-------- Material provided --------

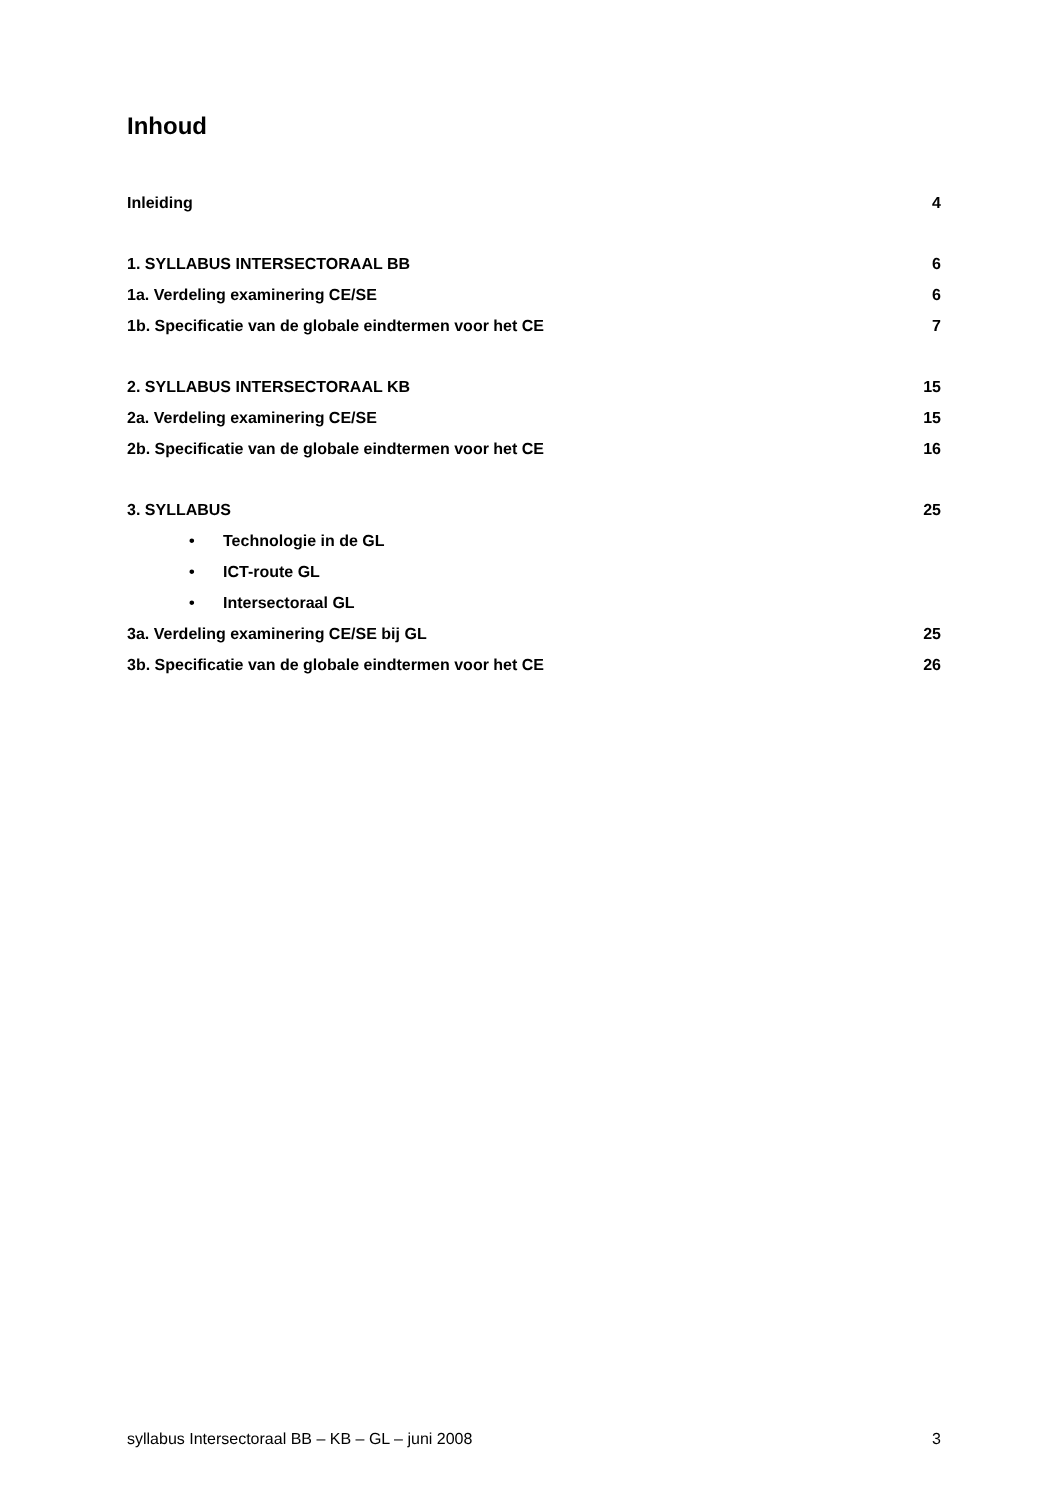Inhoud
Inleiding 4
1. SYLLABUS INTERSECTORAAL BB 6
1a. Verdeling examinering CE/SE 6
1b. Specificatie van de globale eindtermen voor het CE 7
2. SYLLABUS INTERSECTORAAL KB 15
2a. Verdeling examinering CE/SE 15
2b. Specificatie van de globale eindtermen voor het CE 16
3. SYLLABUS 25
• Technologie in de GL
• ICT-route GL
• Intersectoraal GL
3a. Verdeling examinering CE/SE bij GL 25
3b. Specificatie van de globale eindtermen voor het CE 26
syllabus Intersectoraal BB – KB – GL – juni 2008 3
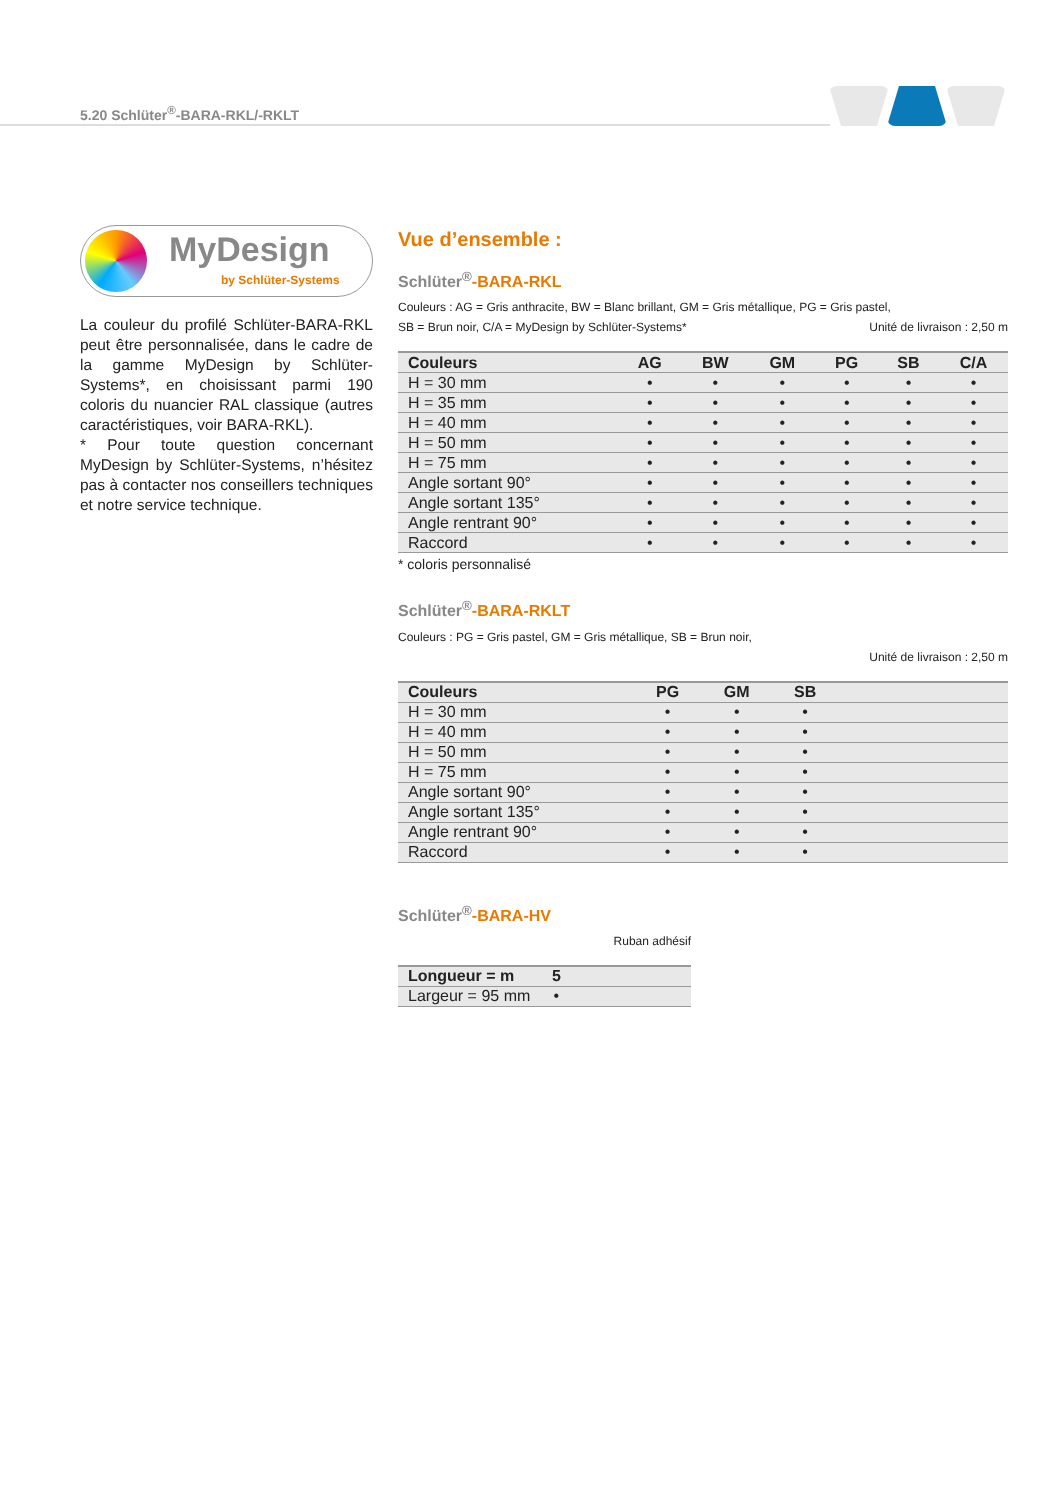5.20 Schlüter<sup>®</sup>-BARA-RKL/-RKLT
MyDesign
by Schlüter-Systems
La couleur du profilé Schlüter-BARA-RKL peut être personnalisée, dans le cadre de la gamme MyDesign by Schlüter-Systems*, en choisissant parmi 190 coloris du nuancier RAL classique (autres caractéristiques, voir BARA-RKL).
* Pour toute question concernant MyDesign by Schlüter-Systems, n’hésitez pas à contacter nos conseillers techniques et notre service technique.
Vue d’ensemble :
Schlüter<sup>®</sup>-BARA-RKL
Couleurs : AG = Gris anthracite, BW = Blanc brillant, GM = Gris métallique, PG = Gris pastel,
SB = Brun noir, C/A = MyDesign by Schlüter-Systems* Unité de livraison : 2,50 m
| Couleurs | AG | BW | GM | PG | SB | C/A |
| --- | --- | --- | --- | --- | --- | --- |
| H = 30 mm | • | • | • | • | • | • |
| H = 35 mm | • | • | • | • | • | • |
| H = 40 mm | • | • | • | • | • | • |
| H = 50 mm | • | • | • | • | • | • |
| H = 75 mm | • | • | • | • | • | • |
| Angle sortant 90° | • | • | • | • | • | • |
| Angle sortant 135° | • | • | • | • | • | • |
| Angle rentrant 90° | • | • | • | • | • | • |
| Raccord | • | • | • | • | • | • |
* coloris personnalisé
Schlüter<sup>®</sup>-BARA-RKLT
Couleurs : PG = Gris pastel, GM = Gris métallique, SB = Brun noir,
Unité de livraison : 2,50 m
| Couleurs | PG | GM | SB | |
| --- | --- | --- | --- | --- |
| H = 30 mm | • | • | • | |
| H = 40 mm | • | • | • | |
| H = 50 mm | • | • | • | |
| H = 75 mm | • | • | • | |
| Angle sortant 90° | • | • | • | |
| Angle sortant 135° | • | • | • | |
| Angle rentrant 90° | • | • | • | |
| Raccord | • | • | • | |
Schlüter<sup>®</sup>-BARA-HV
Ruban adhésif
| Longueur = m | 5 | |
| --- | --- | --- |
| Largeur = 95 mm | • | |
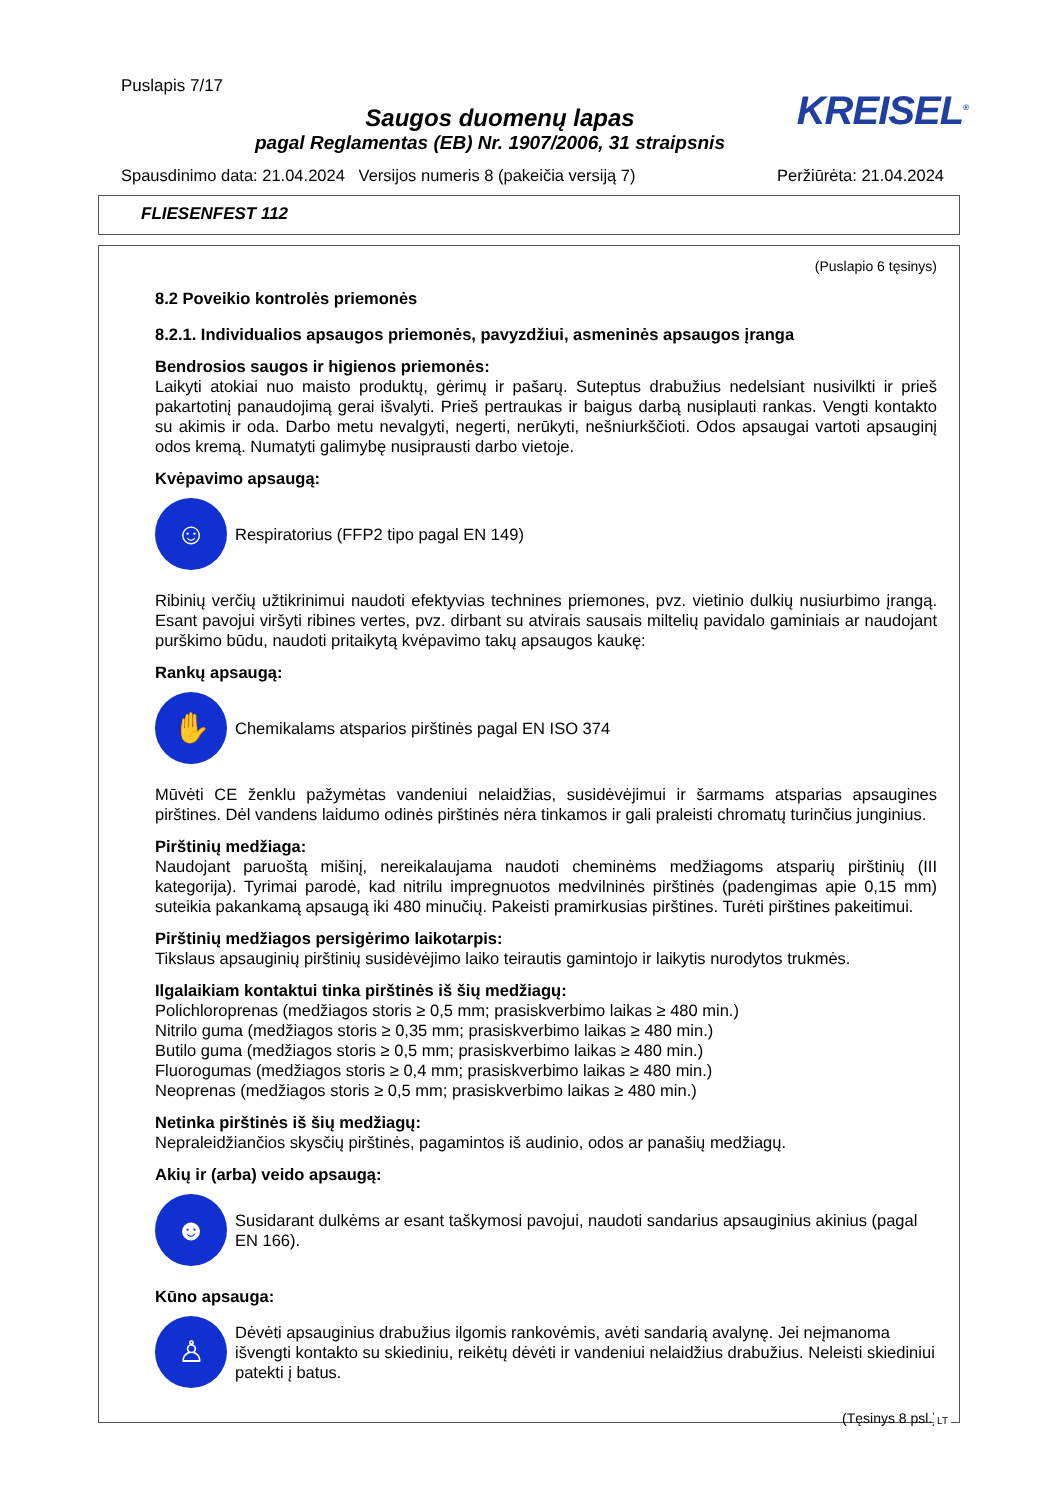Puslapis 7/17
KREISEL<sup>®</sup>
Saugos duomenų lapas
pagal Reglamentas (EB) Nr. 1907/2006, 31 straipsnis
Spausdinimo data: 21.04.2024 Versijos numeris 8 (pakeičia versiją 7) Peržiūrėta: 21.04.2024
FLIESENFEST 112
(Puslapio 6 tęsinys)
8.2 Poveikio kontrolės priemonės
8.2.1. Individualios apsaugos priemonės, pavyzdžiui, asmeninės apsaugos įranga
Bendrosios saugos ir higienos priemonės:
Laikyti atokiai nuo maisto produktų, gėrimų ir pašarų. Suteptus drabužius nedelsiant nusivilkti ir prieš pakartotinį panaudojimą gerai išvalyti. Prieš pertraukas ir baigus darbą nusiplauti rankas. Vengti kontakto su akimis ir oda. Darbo metu nevalgyti, negerti, nerūkyti, nešniurkščioti. Odos apsaugai vartoti apsauginį odos kremą. Numatyti galimybę nusiprausti darbo vietoje.
Kvėpavimo apsaugą:
☺
Respiratorius (FFP2 tipo pagal EN 149)
Ribinių verčių užtikrinimui naudoti efektyvias technines priemones, pvz. vietinio dulkių nusiurbimo įrangą. Esant pavojui viršyti ribines vertes, pvz. dirbant su atvirais sausais miltelių pavidalo gaminiais ar naudojant purškimo būdu, naudoti pritaikytą kvėpavimo takų apsaugos kaukę:
Rankų apsaugą:
✋
Chemikalams atsparios pirštinės pagal EN ISO 374
Mūvėti CE ženklu pažymėtas vandeniui nelaidžias, susidėvėjimui ir šarmams atsparias apsaugines pirštines. Dėl vandens laidumo odinės pirštinės nėra tinkamos ir gali praleisti chromatų turinčius junginius.
Pirštinių medžiaga:
Naudojant paruoštą mišinį, nereikalaujama naudoti cheminėms medžiagoms atsparių pirštinių (III kategorija). Tyrimai parodė, kad nitrilu impregnuotos medvilninės pirštinės (padengimas apie 0,15 mm) suteikia pakankamą apsaugą iki 480 minučių. Pakeisti pramirkusias pirštines. Turėti pirštines pakeitimui.
Pirštinių medžiagos persigėrimo laikotarpis:
Tikslaus apsauginių pirštinių susidėvėjimo laiko teirautis gamintojo ir laikytis nurodytos trukmės.
Ilgalaikiam kontaktui tinka pirštinės iš šių medžiagų:
Polichloroprenas (medžiagos storis ≥ 0,5 mm; prasiskverbimo laikas ≥ 480 min.)
Nitrilo guma (medžiagos storis ≥ 0,35 mm; prasiskverbimo laikas ≥ 480 min.)
Butilo guma (medžiagos storis ≥ 0,5 mm; prasiskverbimo laikas ≥ 480 min.)
Fluorogumas (medžiagos storis ≥ 0,4 mm; prasiskverbimo laikas ≥ 480 min.)
Neoprenas (medžiagos storis ≥ 0,5 mm; prasiskverbimo laikas ≥ 480 min.)
Netinka pirštinės iš šių medžiagų:
Nepraleidžiančios skysčių pirštinės, pagamintos iš audinio, odos ar panašių medžiagų.
Akių ir (arba) veido apsaugą:
☻
Susidarant dulkėms ar esant taškymosi pavojui, naudoti sandarius apsauginius akinius (pagal EN 166).
Kūno apsauga:
♙
Dėvėti apsauginius drabužius ilgomis rankovėmis, avėti sandarią avalynę. Jei neįmanoma išvengti kontakto su skiediniu, reikėtų dėvėti ir vandeniui nelaidžius drabužius. Neleisti skiediniui patekti į batus.
(Tęsinys 8 psl.)
LT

--------

Please keep every line of the data the same when you reproduce it, and keep every picture out.

Inhoud
Inleiding 4
1. SYLLABUS INTERSECTORAAL BB 6
1a. Verdeling examinering CE/SE 6
1b. Specificatie van de globale eindtermen voor het CE 7
2. SYLLABUS INTERSECTORAAL KB 15
2a. Verdeling examinering CE/SE 15
2b. Specificatie van de globale eindtermen voor het CE 16
3. SYLLABUS 25
• Technologie in de GL
• ICT-route GL
• Intersectoraal GL
3a. Verdeling examinering CE/SE bij GL 25
3b. Specificatie van de globale eindtermen voor het CE 26
syllabus Intersectoraal BB – KB – GL – juni 2008 3
5.20 Schlüter<sup>®</sup>-BARA-RKL/-RKLT
MyDesign
by Schlüter-Systems
La couleur du profilé Schlüter-BARA-RKL peut être personnalisée, dans le cadre de la gamme MyDesign by Schlüter-Systems*, en choisissant parmi 190 coloris du nuancier RAL classique (autres caractéristiques, voir BARA-RKL).
* Pour toute question concernant MyDesign by Schlüter-Systems, n’hésitez pas à contacter nos conseillers techniques et notre service technique.
Vue d’ensemble :
Schlüter<sup>®</sup>-BARA-RKL
Couleurs : AG = Gris anthracite, BW = Blanc brillant, GM = Gris métallique, PG = Gris pastel,
SB = Brun noir, C/A = MyDesign by Schlüter-Systems* Unité de livraison : 2,50 m
| Couleurs | AG | BW | GM | PG | SB | C/A |
| --- | --- | --- | --- | --- | --- | --- |
| H = 30 mm | • | • | • | • | • | • |
| H = 35 mm | • | • | • | • | • | • |
| H = 40 mm | • | • | • | • | • | • |
| H = 50 mm | • | • | • | • | • | • |
| H = 75 mm | • | • | • | • | • | • |
| Angle sortant 90° | • | • | • | • | • | • |
| Angle sortant 135° | • | • | • | • | • | • |
| Angle rentrant 90° | • | • | • | • | • | • |
| Raccord | • | • | • | • | • | • |
* coloris personnalisé
Schlüter<sup>®</sup>-BARA-RKLT
Couleurs : PG = Gris pastel, GM = Gris métallique, SB = Brun noir,
Unité de livraison : 2,50 m
| Couleurs | PG | GM | SB | |
| --- | --- | --- | --- | --- |
| H = 30 mm | • | • | • | |
| H = 40 mm | • | • | • | |
| H = 50 mm | • | • | • | |
| H = 75 mm | • | • | • | |
| Angle sortant 90° | • | • | • | |
| Angle sortant 135° | • | • | • | |
| Angle rentrant 90° | • | • | • | |
| Raccord | • | • | • | |
Schlüter<sup>®</sup>-BARA-HV
Ruban adhésif
| Longueur = m | 5 | |
| --- | --- | --- |
| Largeur = 95 mm | • | |
Puslapis 7/17
KREISEL<sup>®</sup>
Saugos duomenų lapas
pagal Reglamentas (EB) Nr. 1907/2006, 31 straipsnis
Spausdinimo data: 21.04.2024 Versijos numeris 8 (pakeičia versiją 7) Peržiūrėta: 21.04.2024
FLIESENFEST 112
(Puslapio 6 tęsinys)
8.2 Poveikio kontrolės priemonės
8.2.1. Individualios apsaugos priemonės, pavyzdžiui, asmeninės apsaugos įranga
Bendrosios saugos ir higienos priemonės:
Laikyti atokiai nuo maisto produktų, gėrimų ir pašarų. Suteptus drabužius nedelsiant nusivilkti ir prieš pakartotinį panaudojimą gerai išvalyti. Prieš pertraukas ir baigus darbą nusiplauti rankas. Vengti kontakto su akimis ir oda. Darbo metu nevalgyti, negerti, nerūkyti, nešniurkščioti. Odos apsaugai vartoti apsauginį odos kremą. Numatyti galimybę nusiprausti darbo vietoje.
Kvėpavimo apsaugą:
☺
Respiratorius (FFP2 tipo pagal EN 149)
Ribinių verčių užtikrinimui naudoti efektyvias technines priemones, pvz. vietinio dulkių nusiurbimo įrangą. Esant pavojui viršyti ribines vertes, pvz. dirbant su atvirais sausais miltelių pavidalo gaminiais ar naudojant purškimo būdu, naudoti pritaikytą kvėpavimo takų apsaugos kaukę:
Rankų apsaugą:
✋
Chemikalams atsparios pirštinės pagal EN ISO 374
Mūvėti CE ženklu pažymėtas vandeniui nelaidžias, susidėvėjimui ir šarmams atsparias apsaugines pirštines. Dėl vandens laidumo odinės pirštinės nėra tinkamos ir gali praleisti chromatų turinčius junginius.
Pirštinių medžiaga:
Naudojant paruoštą mišinį, nereikalaujama naudoti cheminėms medžiagoms atsparių pirštinių (III kategorija). Tyrimai parodė, kad nitrilu impregnuotos medvilninės pirštinės (padengimas apie 0,15 mm) suteikia pakankamą apsaugą iki 480 minučių. Pakeisti pramirkusias pirštines. Turėti pirštines pakeitimui.
Pirštinių medžiagos persigėrimo laikotarpis:
Tikslaus apsauginių pirštinių susidėvėjimo laiko teirautis gamintojo ir laikytis nurodytos trukmės.
Ilgalaikiam kontaktui tinka pirštinės iš šių medžiagų:
Polichloroprenas (medžiagos storis ≥ 0,5 mm; prasiskverbimo laikas ≥ 480 min.)
Nitrilo guma (medžiagos storis ≥ 0,35 mm; prasiskverbimo laikas ≥ 480 min.)
Butilo guma (medžiagos storis ≥ 0,5 mm; prasiskverbimo laikas ≥ 480 min.)
Fluorogumas (medžiagos storis ≥ 0,4 mm; prasiskverbimo laikas ≥ 480 min.)
Neoprenas (medžiagos storis ≥ 0,5 mm; prasiskverbimo laikas ≥ 480 min.)
Netinka pirštinės iš šių medžiagų:
Nepraleidžiančios skysčių pirštinės, pagamintos iš audinio, odos ar panašių medžiagų.
Akių ir (arba) veido apsaugą:
☻
Susidarant dulkėms ar esant taškymosi pavojui, naudoti sandarius apsauginius akinius (pagal EN 166).
Kūno apsauga:
♙
Dėvėti apsauginius drabužius ilgomis rankovėmis, avėti sandarią avalynę. Jei neįmanoma išvengti kontakto su skiediniu, reikėtų dėvėti ir vandeniui nelaidžius drabužius. Neleisti skiediniui patekti į batus.
(Tęsinys 8 psl.)
LT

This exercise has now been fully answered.